The beat frequency (\( f_{\text{beat}} \)) is determined by the difference between two frequencies:
\[f_{\text{beat}} = f_1 - f_2,\]
where \( f_1 \) and \( f_2 \) are the frequencies associated with wavelengths \( \lambda_1 \) and \( \lambda_2 \), respectively.
Step 1: Calculate the beat frequency.
Given the number of beats and the time elapsed:
\[f_{\text{beat}} = \frac{\text{Number of beats}}{\text{Time}} = \frac{40}{12} \, \text{Hz}.\]
Simplified, this is:
\[f_{\text{beat}} = \frac{10}{3} \, \text{Hz}.\]
Step 2: Relate wavelength to velocity and frequency.

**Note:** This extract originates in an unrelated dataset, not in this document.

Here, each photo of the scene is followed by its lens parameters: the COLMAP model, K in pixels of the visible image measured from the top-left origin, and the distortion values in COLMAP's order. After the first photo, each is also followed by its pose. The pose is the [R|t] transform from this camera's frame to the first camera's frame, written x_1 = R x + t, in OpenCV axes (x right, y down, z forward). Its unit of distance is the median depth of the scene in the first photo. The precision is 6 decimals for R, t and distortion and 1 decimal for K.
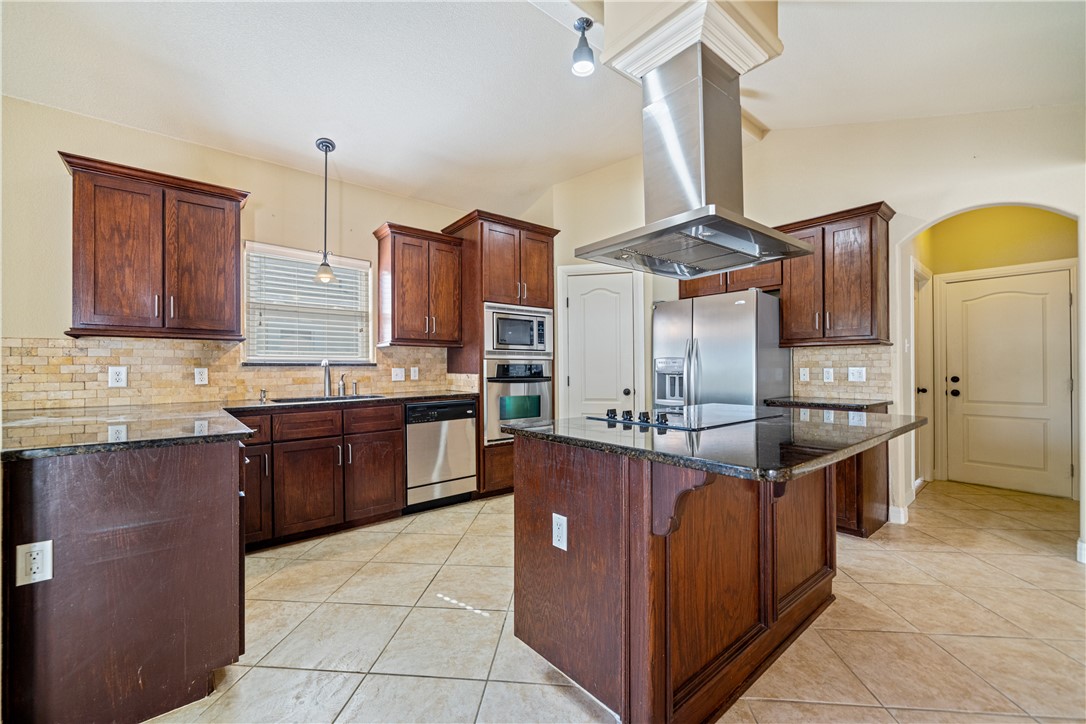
lens RADIAL K [[438.4, 0, 519.5], [0, 438.4, 367.8], [0, 0, 1]] dist [0.004395, -0.000575]
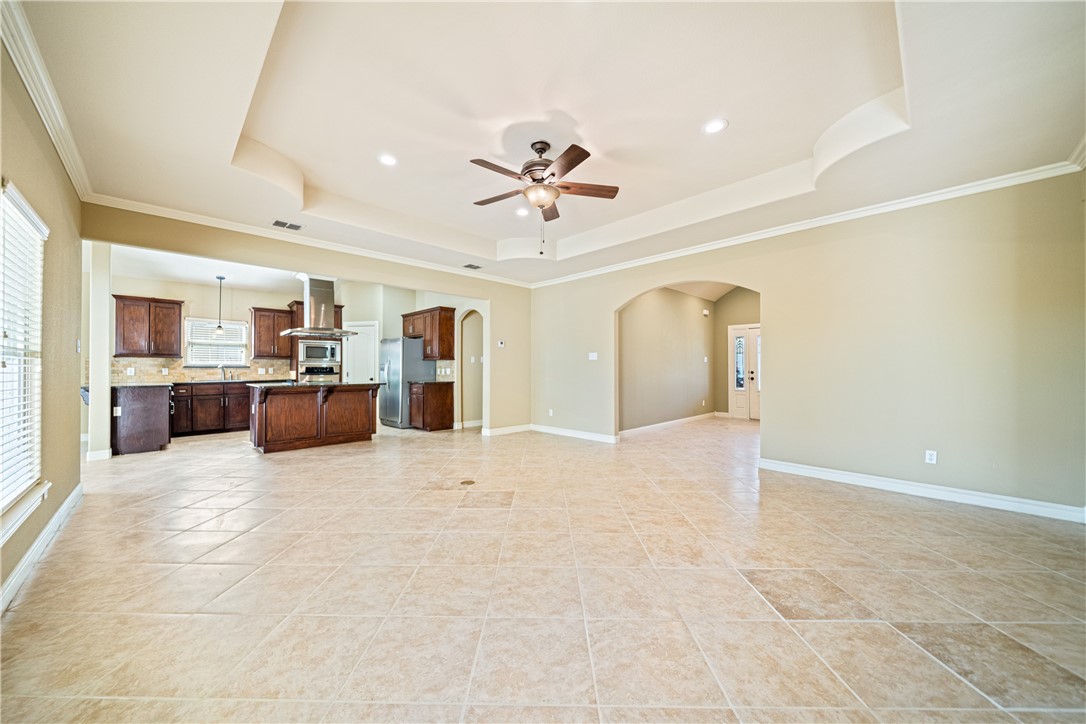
lens RADIAL K [[403.8, 0, 540.6], [0, 403.8, 364.8], [0, 0, 1]] dist [-0.002836, 0.000029]
pose [[0.996501, 0.002386, 0.083543, 1.137826], [-0.001747, 0.999969, -0.007724, -0.005473], [-0.083559, 0.007551, 0.996474, -1.374105]]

The relationship between wave frequency (\( f \)), velocity (\( v \)), and wavelength (\( \lambda \)) is given by:
\[f = \frac{v}{\lambda}.\]
Using the provided wavelengths, \( \lambda_1 = 4.08 \, \text{m} \) and \( \lambda_2 = 4.16 \, \text{m} \), the frequencies are:
\[f_1 = \frac{v}{4.08}, \quad f_2 = \frac{v}{4.16}.\]
Step 3: Solve for the velocity \( v \).
The beat frequency is the difference between \( f_1 \) and \( f_2 \):
\[f_{\text{beat}} = f_1 - f_2 = \frac{v}{4.08} - \frac{v}{4.16}.\]
This can be rewritten as:
\[\frac{10}{3} = v \left(\frac{1}{4.08} - \frac{1}{4.16}\right).\]

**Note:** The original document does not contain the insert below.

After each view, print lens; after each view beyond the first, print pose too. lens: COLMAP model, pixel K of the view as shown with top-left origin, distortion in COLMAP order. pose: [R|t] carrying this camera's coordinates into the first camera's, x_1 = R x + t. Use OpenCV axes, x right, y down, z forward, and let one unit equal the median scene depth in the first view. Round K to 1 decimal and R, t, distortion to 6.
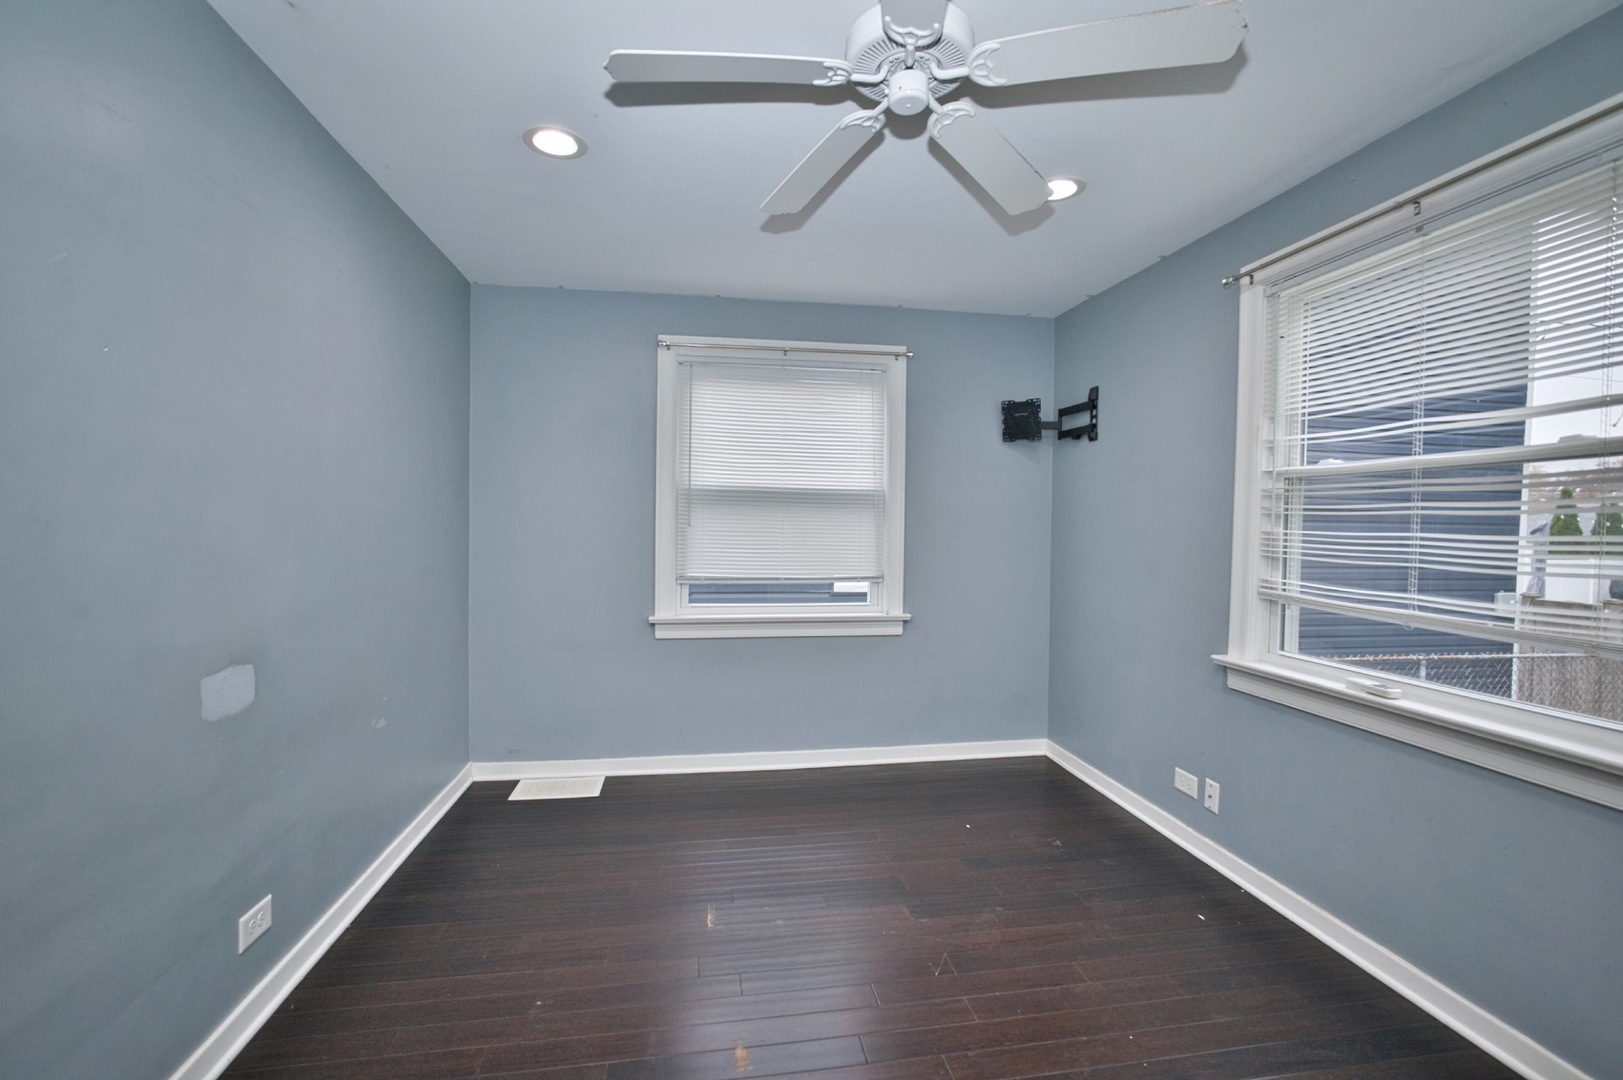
lens RADIAL K [[707.3, 0, 813.0], [0, 707.3, 541.9], [0, 0, 1]] dist [-0.014625, 0.000319]
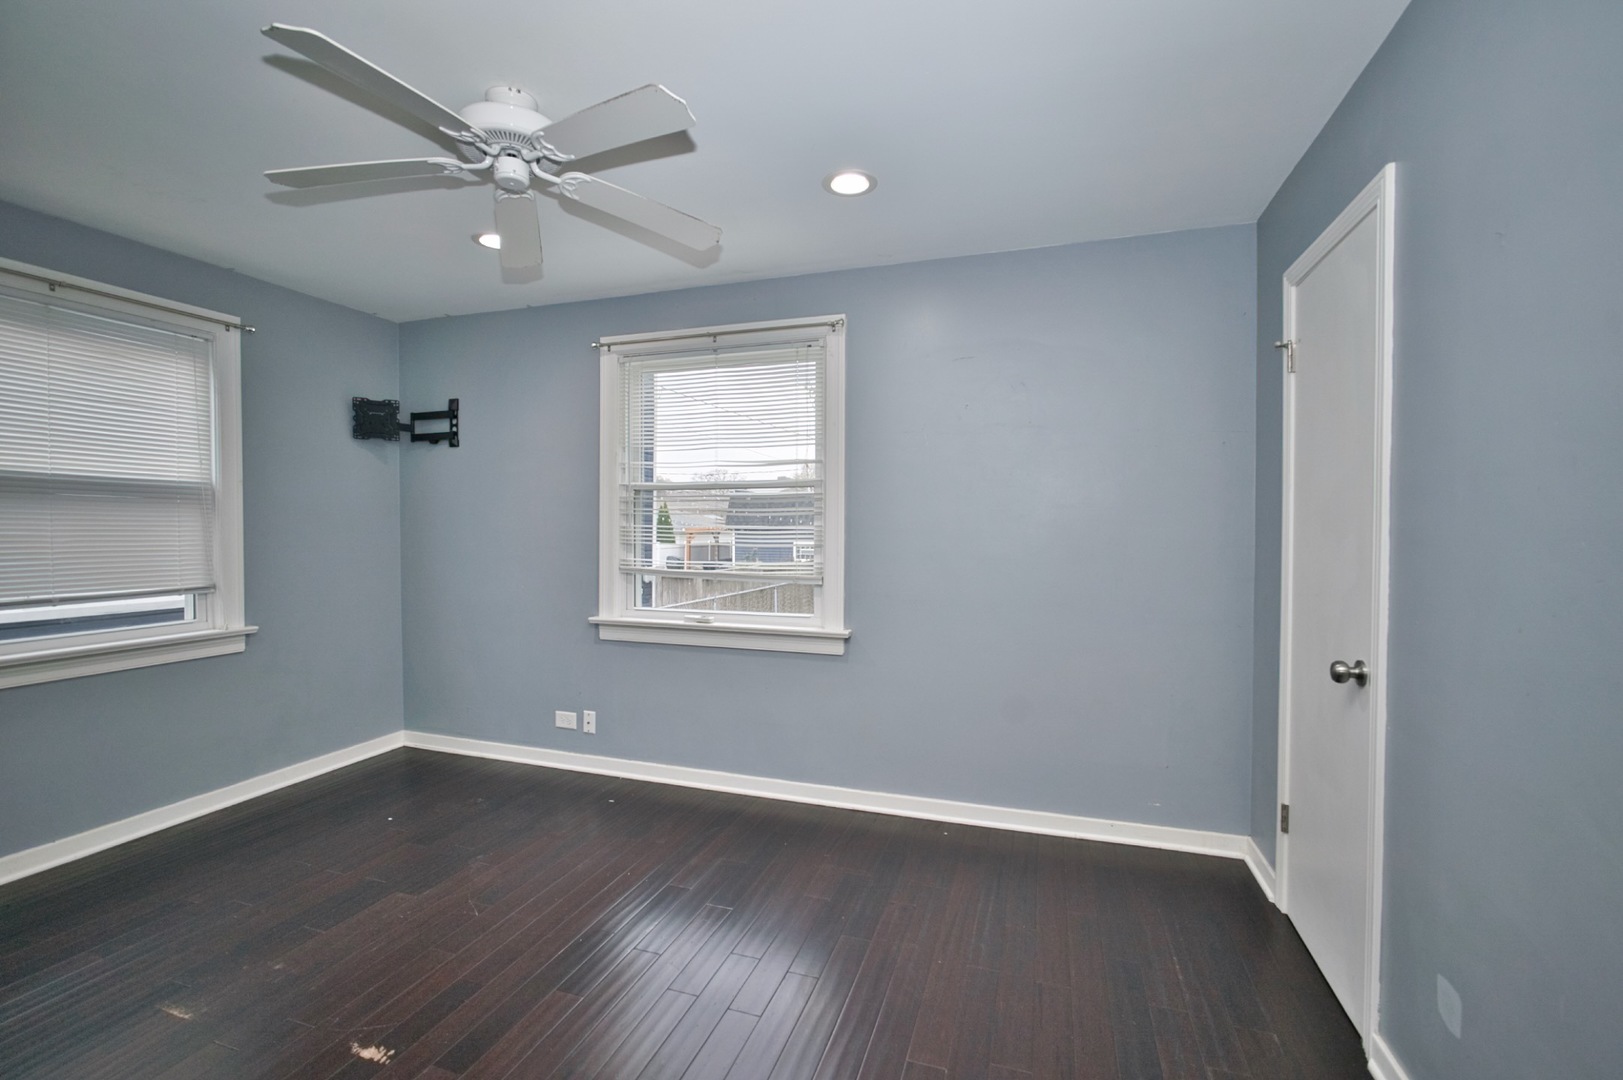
lens RADIAL K [[707.3, 0, 815.5], [0, 707.3, 535.4], [0, 0, 1]] dist [-0.014625, 0.000319]
pose [[0.460762, -0.021902, 0.887254, -0.327611], [0.027214, 0.999574, 0.010542, -0.000064], [-0.887107, 0.019288, 0.461162, -0.014940]]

The difference in the reciprocals of the wavelengths is calculated as:
\[\frac{1}{4.08} - \frac{1}{4.16} = \frac{4.16 - 4.08}{4.08 \cdot 4.16} = \frac{0.08}{16.9728}.\]
Substituting this back into the equation:
\[\frac{10}{3} = v \cdot \frac{0.08}{16.9728}.\]
Solving for \( v \):
\[v = \frac{\frac{10}{3} \cdot 16.9728}{0.08} = 707.2 \, \text{m/s}.\]
Final Answer:
\[\boxed{707.2 \, \text{m/s}}.\]